Justice for sale: true cost of plea bargains
The Communist Manifesto (Marx, 1996) opens with a spectre, an idea so disruptive that it promised to upend entire class structures and build a society where development was free and fair. The dream, of course, was grand. But like most idealisms, it tripped over its blind spot: humans. Marx theorised systems but underestimated their participants. William Golding may have understood better: we do not destroy systems, we build them to destroy themselves.
Plea bargaining, in Pakistan, is one such self-defeating system. A mechanism born of necessity, marketed as reform, and now repurposed as cover for legalised impunity.
It started with a logic: courts are overwhelmed, cases drag on for decades, prisons are overcrowded. Let the accused confess, pay back a portion of what they stole, and be released. On paper, it's pragmatic. In practice, it's industrial-scale laundering – of money, names and responsibility.
In the United States, plea bargains function within a known structure. There's Rule 11, sentencing guidelines, judicial supervision. It is flawed, certainly, and often accused of coercing confessions from the poor. But the system at least performs its due process. There is a courtroom. There is a record. There is the illusion of checks.
Pakistan, in contrast, has no need for illusions. Section 25 of the National Accountability Ordinance allows for what is called "voluntary return" or a "plea bargain"— terms that suggest civility. What actually happens is that the accused confesses, offers a settlement figure, and in return is granted freedom. No trial. No conviction. No record. No stigma.
We don't even pretend this is justice. We just call it "recovery".
And some recover remarkably well. The public was defrauded in three separate housing projects by an individual who settled each case with NAB without conviction. Each time, he re-emerged with a fresh business name, a clean legal history, and a ready market. This is not a loophole. This is the system.
At the centre of it stands the NAB chairman. He decides who gets to bargain, what the terms are, and when the deal is done. The courts are often little more than silent endorsers. Victims are not asked. The public is not told. The media may report a number, but the documents stay tucked away.
And still, we insist on calling this deterrence. As though the quiet return of stolen wealth is the same as punishment. As though justice can be transacted like a tax dispute.
The logic unravels when you start asking who actually benefits. The accused avoids prison. The state reclaims a portion of the loss. And the public, the ones defrauded, receive nothing. No apology. No compensation. No closure. A man who steals from the state pays the state and walks away. It's restorative, yes, but only for the powerful party in the room.
The rest of us are left watching from the gallery.
In another time, we held public trials. Witch-hunts, literal ones. The Salem witch trials were brutal, but at least they were honest about their spectacle. Now we conduct no trial at all. Guilt is negotiated, not examined. Evidence is sidestepped in favour of receipts. The public is asked to believe that the return of a few billion rupees justifies the loss of accountability.
We have created a justice system with no memory. No scars. No institutional record. A man can offend, confess, pay, and return to public life as though nothing happened. Repeat offenders are welcomed back into business. Sometimes even into politics. And we nod approvingly because the docket is lighter.
And what of those who don't or can't bargain?
They rot in jails that barely qualify as habitable. The accused poor are thrown into remand cells where illness spreads faster than legal representation. Those accused of petty theft or minor offences endure years awaiting trial.

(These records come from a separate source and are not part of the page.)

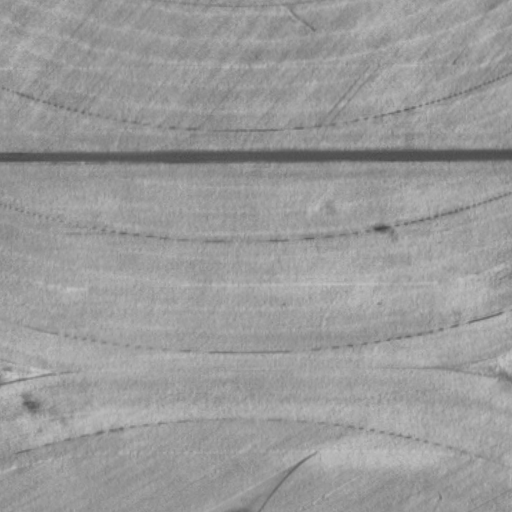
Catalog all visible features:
road: (256, 153)
wastewater plant: (256, 256)
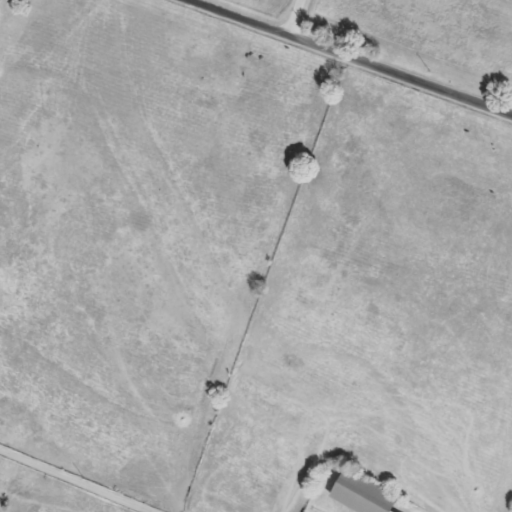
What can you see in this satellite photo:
road: (290, 18)
road: (345, 58)
building: (359, 494)
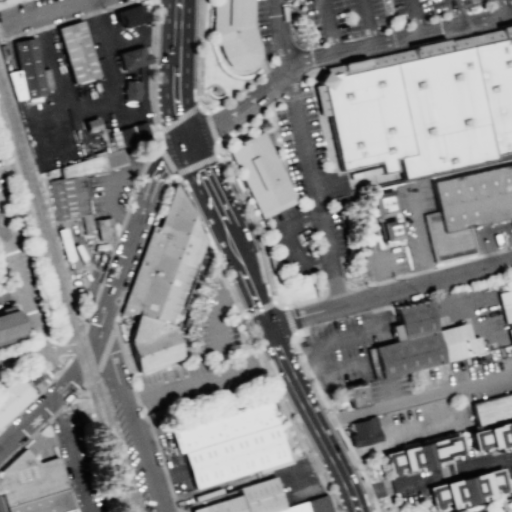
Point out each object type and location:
building: (7, 2)
building: (8, 2)
road: (9, 3)
road: (504, 7)
road: (457, 12)
road: (48, 14)
building: (129, 15)
road: (418, 17)
road: (67, 19)
building: (133, 19)
road: (368, 23)
road: (335, 26)
building: (234, 31)
building: (234, 33)
road: (282, 36)
road: (140, 38)
road: (400, 40)
road: (412, 50)
building: (75, 51)
road: (200, 53)
building: (79, 56)
building: (131, 57)
building: (131, 59)
road: (151, 67)
road: (263, 67)
building: (27, 71)
road: (177, 72)
building: (34, 73)
road: (282, 79)
road: (315, 82)
road: (272, 84)
building: (496, 88)
building: (130, 89)
building: (130, 90)
road: (234, 92)
road: (297, 95)
building: (420, 102)
parking lot: (329, 104)
road: (96, 105)
road: (196, 108)
road: (166, 111)
building: (444, 112)
road: (128, 114)
road: (230, 115)
building: (367, 117)
building: (91, 124)
road: (253, 125)
road: (325, 129)
building: (129, 134)
building: (134, 136)
road: (158, 140)
road: (277, 140)
traffic signals: (188, 144)
road: (216, 147)
building: (115, 160)
building: (84, 168)
road: (160, 172)
road: (143, 173)
road: (180, 174)
building: (260, 174)
building: (263, 176)
road: (117, 178)
road: (349, 181)
building: (77, 185)
road: (317, 189)
parking lot: (110, 191)
road: (110, 196)
road: (213, 199)
building: (67, 200)
building: (467, 207)
building: (465, 208)
building: (385, 214)
building: (386, 215)
road: (125, 217)
road: (251, 226)
building: (103, 229)
building: (104, 232)
road: (290, 241)
road: (209, 248)
building: (197, 263)
parking lot: (20, 267)
road: (397, 275)
building: (160, 284)
road: (23, 289)
road: (238, 290)
road: (254, 290)
building: (160, 291)
railway: (68, 293)
road: (390, 293)
road: (95, 297)
road: (280, 304)
building: (505, 304)
building: (506, 305)
railway: (64, 306)
road: (260, 309)
road: (14, 312)
building: (189, 321)
road: (288, 321)
building: (9, 324)
building: (9, 325)
road: (218, 334)
building: (421, 341)
road: (92, 342)
building: (423, 342)
road: (333, 343)
parking lot: (13, 349)
road: (69, 350)
parking lot: (344, 350)
parking lot: (208, 359)
road: (305, 366)
road: (54, 369)
parking lot: (443, 374)
road: (204, 380)
building: (12, 396)
building: (357, 396)
building: (360, 396)
road: (414, 396)
building: (12, 397)
building: (493, 410)
road: (290, 415)
road: (129, 418)
road: (314, 419)
building: (492, 422)
road: (335, 424)
parking lot: (419, 425)
building: (223, 426)
building: (363, 431)
building: (366, 432)
building: (494, 439)
building: (229, 444)
road: (70, 455)
building: (420, 455)
building: (235, 456)
building: (427, 458)
parking lot: (79, 463)
road: (434, 481)
building: (33, 485)
building: (35, 485)
parking lot: (301, 487)
building: (465, 489)
building: (469, 492)
building: (249, 499)
building: (262, 501)
building: (312, 506)
building: (0, 508)
building: (508, 508)
building: (0, 509)
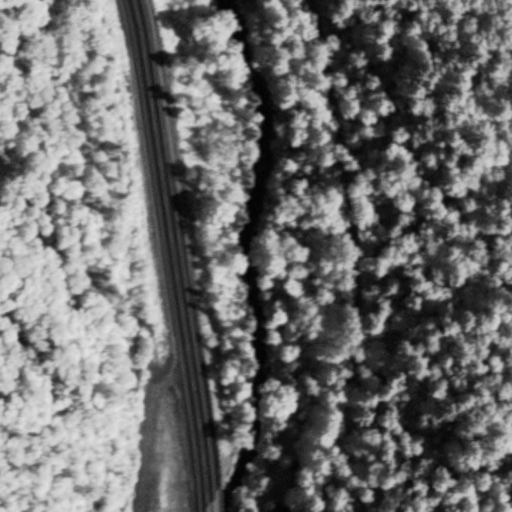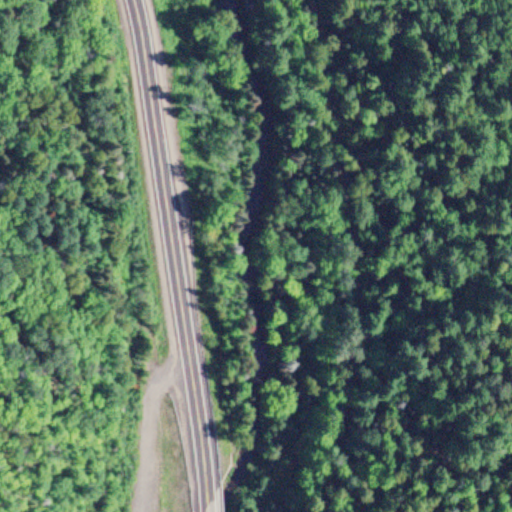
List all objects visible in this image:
road: (172, 251)
river: (268, 258)
road: (204, 508)
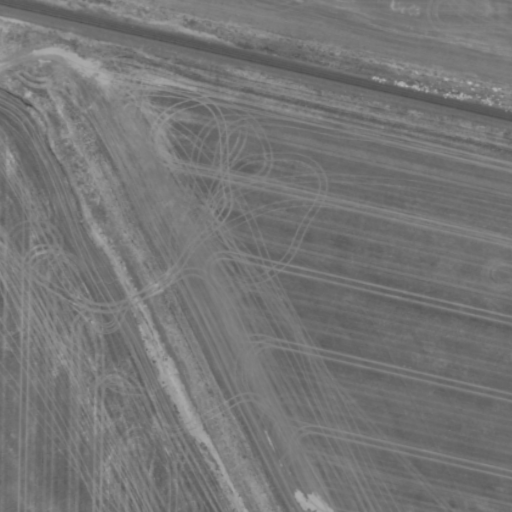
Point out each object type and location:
railway: (256, 60)
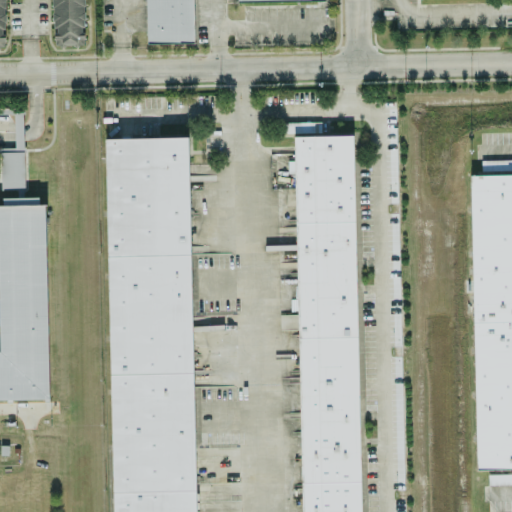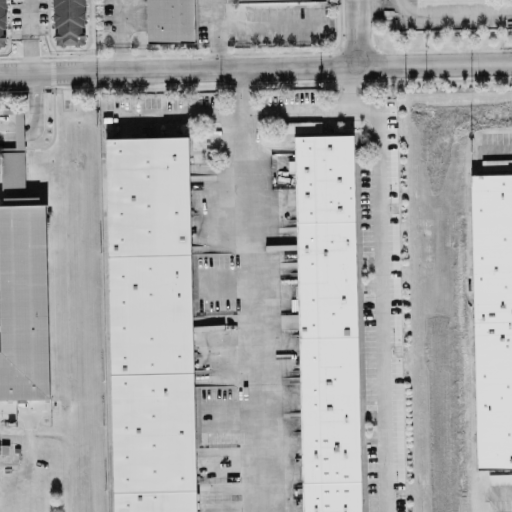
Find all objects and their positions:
building: (269, 0)
road: (380, 7)
road: (454, 9)
road: (187, 13)
building: (169, 21)
building: (67, 22)
building: (2, 23)
road: (273, 24)
road: (358, 32)
road: (30, 35)
road: (256, 67)
road: (346, 87)
building: (18, 113)
road: (33, 115)
road: (171, 116)
building: (302, 126)
road: (496, 148)
building: (496, 163)
building: (323, 176)
building: (148, 194)
road: (378, 242)
building: (326, 276)
road: (250, 289)
building: (23, 299)
building: (150, 313)
building: (492, 316)
building: (492, 318)
building: (327, 323)
building: (150, 324)
road: (28, 406)
building: (329, 407)
building: (153, 432)
building: (499, 478)
road: (499, 490)
building: (330, 495)
building: (155, 501)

They do not get settlements. They get silence.
Plea or drown. That's the real choice.
And yet, we continue to treat the return of embezzled funds as a moral victory. When Changpeng Zhao of Binance was fined $4.3 billion in the United States, he still served time, albeit only four months. Sam Bankman-Fried, the FTX founder who refused to settle, got 24 years. The contrast is staggering, but also revealing. In the US, even the largest financial criminals receive punishment, but it still reflects the same inequality: cooperation is rewarded, wealth softens consequences, and high-profile plea deals come with PR statements, not moral reckoning. It's not a triumph of justice, it's a controlled descent.
But even that descent exists. In Pakistan, there is no fall at all. Accountability ends with a cheque. The wealthier the crime, the better the outcome.
This isn't just unsustainable, it's corrosive. It erodes what little faith remains in institutions. It reinforces the idea that laws are for the poor, and negotiations are for the elite. It teaches that crime, when well-funded, is not only survivable, it's reversible.
Plea bargaining doesn't need to be abolished. But it must be reformed beyond recognition. All agreements must be made public. Repeat offenders must be disqualified. Judicial oversight must be meaningful, not procedural. And the power to investigate must be distinct from the power to pardon. Most importantly, victims. Whether individuals or the public at large, must have a place at the table.
Until then, what we have is not justice. It is a system of selective mercy, reserved for those who can afford it.
Because here, justice isn't blind. It knows exactly who you are. And how much you're worth.